Lillehei Heart Institute, Department of Medicine, University of Minnesota, 4-128 CCRB, 2231 6th St. SE, Minneapolis, MN, 55455, USA.
Cell Mol Life Sci. 2022 Jul 8;79(8):406. doi: 10.1007/s00018-022-04434-8.
Muscular dystrophy encompasses a large number of heterogeneous genetic disorders characterized by progressive and devastating muscle wasting.
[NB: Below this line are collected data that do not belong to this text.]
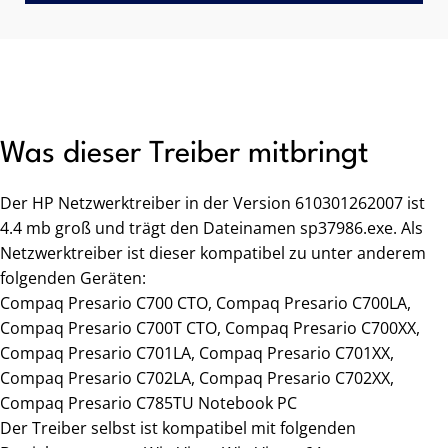
Was dieser Treiber mitbringt
Der HP Netzwerktreiber in der Version 610301262007 ist
4.4 mb groß und trägt den Dateinamen sp37986.exe. Als
Netzwerktreiber ist dieser kompatibel zu unter anderem
folgenden Geräten:
Compaq Presario C700 CTO, Compaq Presario C700LA,
Compaq Presario C700T CTO, Compaq Presario C700XX,
Compaq Presario C701LA, Compaq Presario C701XX,
Compaq Presario C702LA, Compaq Presario C702XX,
Compaq Presario C785TU Notebook PC
Der Treiber selbst ist kompatibel mit folgenden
Cell-based replacement strategies aimed at promoting skeletal muscle regeneration represent a candidate therapeutic approach to treat muscular dystrophies. Due to the difficulties of obtaining large numbers of stem cells from a muscle biopsy as well as expanding these in vitro, pluripotent stem cells (PSCs) represent an attractive cell source for the generation of myogenic progenitors, given that PSCs can repeatedly produce large amounts of lineage-specific tissue, representing an unlimited source of cells for therapy. In this review, we focus on the progress to date on different methods for the generation of human PSC-derived myogenic progenitor cells, their regenerative capabilities upon transplantation, their potential for allogeneic and autologous transplantation, as well as the specific challenges to be considered for future therapeutic applications.
肌肉萎缩症包括许多异质性的遗传疾病,其特征是进行性和破坏性的肌肉萎缩。基于细胞的替代策略旨在促进骨骼肌再生,这是治疗肌肉萎缩症的一种候选治疗方法。由于从肌肉活检中获得大量干细胞以及在体外扩增这些干细胞的困难,多能干细胞(PSCs)代表了一种有吸引力的细胞来源,可用于生成肌源性祖细胞,因为 PSCs 可以反复产生大量的谱系特异性组织,为治疗提供了无限的细胞来源。在这篇综述中,我们重点介绍了迄今为止在生成人 PSC 衍生的肌源性祖细胞的不同方法方面的进展,它们在移植后的再生能力,同种异体和自体移植的潜力,以及未来治疗应用中需要考虑的具体挑战。